Page extract:
----------------

Dead trees are our friends.

Tuesday, April 28, 2009

Source Interlink Owes Publishers Millions

Source Interlink owes more than $200 million to magazine publishers and their affiliated national distributors, the company revealed today in filing for bankruptcy reorganization.

Except for the bank that is acting as trustee for Source's noteholders, the company's four largest unsecured creditors are the Big Four national newsstand distributors -- Time Warner Retail ($75.5 million), Comag ($53.2 million), Curtis Circulation ($42.7 million), and Kable Distribution Services ($22.9).

Other publishers on the list of the top 30 unsecured creditors are Bonnier ($2.4 million), Comag UK ($2.3 million), Harris Publications ($1.8 million), Acorn Media ($1.7 million), American Media ($1.7 million), Future Publishing ($1.6 million), Scientific American ($1.2 million), Playboy Enterprises ($1.0 million), and Meredith ($0.9 million). Also in the top 30 are Quebecor World, which itself is trying to emerge from Chapter 11 ($1.6 million), and Rider Circulation Services ($0.9 million).

Source announced today that it was filing a "prepackaged" Chapter 11 reorganization, meaning that it has worked out a deal with its lenders to restructure its debt and continue operating. Source says its lenders are canceling nearly $1 billion in debt and providing about $100 million in additional financing. Vendors will be paid on time "if they keep our credit limits and payment terms the same," a company statement said.

With the company's stock being canceled (and worthless), the lenders will presumably end up controlling the company. It's not clear whether those lenders include the Big Four or other publishers, some of whom Source sued earlier this year in a nasty legal spat that disrupted newsstand sales of magazines in much of the U.S. More may be revealed at a court hearing on Wednesday.

A Time Inc. attorney said in February that Time Warner Retail was concerned that it would never recover the $120 million in late payments owed by Source Interlink. Source Interlink's trade debt to Time Warner Retail and the other national distributors presumably resulted from its failure to pay for magazines it had sold.

----------------

Data provided:
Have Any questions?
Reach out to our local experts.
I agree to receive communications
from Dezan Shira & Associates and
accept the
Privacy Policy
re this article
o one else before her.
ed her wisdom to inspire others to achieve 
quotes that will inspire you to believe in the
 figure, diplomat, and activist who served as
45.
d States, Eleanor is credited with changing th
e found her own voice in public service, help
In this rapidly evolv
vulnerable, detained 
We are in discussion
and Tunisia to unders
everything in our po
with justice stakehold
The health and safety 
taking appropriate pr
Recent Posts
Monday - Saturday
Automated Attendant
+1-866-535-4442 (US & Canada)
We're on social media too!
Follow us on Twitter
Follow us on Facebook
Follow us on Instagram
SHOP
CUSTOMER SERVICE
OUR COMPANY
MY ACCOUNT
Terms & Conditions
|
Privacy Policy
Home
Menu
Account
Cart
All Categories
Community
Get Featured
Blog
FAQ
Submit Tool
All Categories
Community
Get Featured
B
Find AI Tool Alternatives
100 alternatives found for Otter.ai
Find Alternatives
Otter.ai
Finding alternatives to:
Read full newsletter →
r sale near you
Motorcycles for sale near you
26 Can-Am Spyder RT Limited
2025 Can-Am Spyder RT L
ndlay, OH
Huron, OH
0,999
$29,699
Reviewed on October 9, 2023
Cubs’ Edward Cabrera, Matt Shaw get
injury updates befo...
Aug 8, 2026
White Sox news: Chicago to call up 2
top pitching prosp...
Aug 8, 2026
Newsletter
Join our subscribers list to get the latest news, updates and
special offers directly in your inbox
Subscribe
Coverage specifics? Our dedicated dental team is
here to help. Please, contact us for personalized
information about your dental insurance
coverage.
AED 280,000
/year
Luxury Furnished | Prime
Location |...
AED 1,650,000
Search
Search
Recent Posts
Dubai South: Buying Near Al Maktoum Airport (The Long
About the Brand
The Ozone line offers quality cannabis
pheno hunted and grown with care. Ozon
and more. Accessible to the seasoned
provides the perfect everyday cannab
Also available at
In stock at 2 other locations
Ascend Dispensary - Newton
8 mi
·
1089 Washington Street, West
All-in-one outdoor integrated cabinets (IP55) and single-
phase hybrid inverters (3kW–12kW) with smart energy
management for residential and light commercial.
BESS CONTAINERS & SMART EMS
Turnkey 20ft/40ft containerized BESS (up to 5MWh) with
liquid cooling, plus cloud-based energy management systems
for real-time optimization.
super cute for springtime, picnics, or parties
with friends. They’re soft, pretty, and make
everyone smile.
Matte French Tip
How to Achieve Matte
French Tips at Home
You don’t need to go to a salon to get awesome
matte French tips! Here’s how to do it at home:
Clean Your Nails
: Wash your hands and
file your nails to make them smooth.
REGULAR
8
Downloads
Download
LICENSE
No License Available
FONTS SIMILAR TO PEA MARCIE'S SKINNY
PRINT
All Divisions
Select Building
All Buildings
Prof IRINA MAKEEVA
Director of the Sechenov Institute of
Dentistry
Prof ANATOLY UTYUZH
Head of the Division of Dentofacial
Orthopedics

----------------

Check your understanding:
**a.** Based on the Source Interlink article above, decide whether each statement agrees with it. Answer yes or no for each and quote the words that settle it.
(i) Source Interlink's lenders are canceling nearly $1 billion in debt.
(ii) Curtis Circulation is owed more than Comag.
(iii) More may be revealed at a court hearing on Thursday.
**b.** According to the Source Interlink article, how much additional financing are the lenders providing?

Your written answers:
**a.**
(i) Yes: "Source says its lenders are canceling nearly $1 billion in debt"
(ii) No: "Comag ($53.2 million), Curtis Circulation ($42.7 million)"
(iii) No: "More may be revealed at a court hearing on Wednesday."

**b.** About $100 million.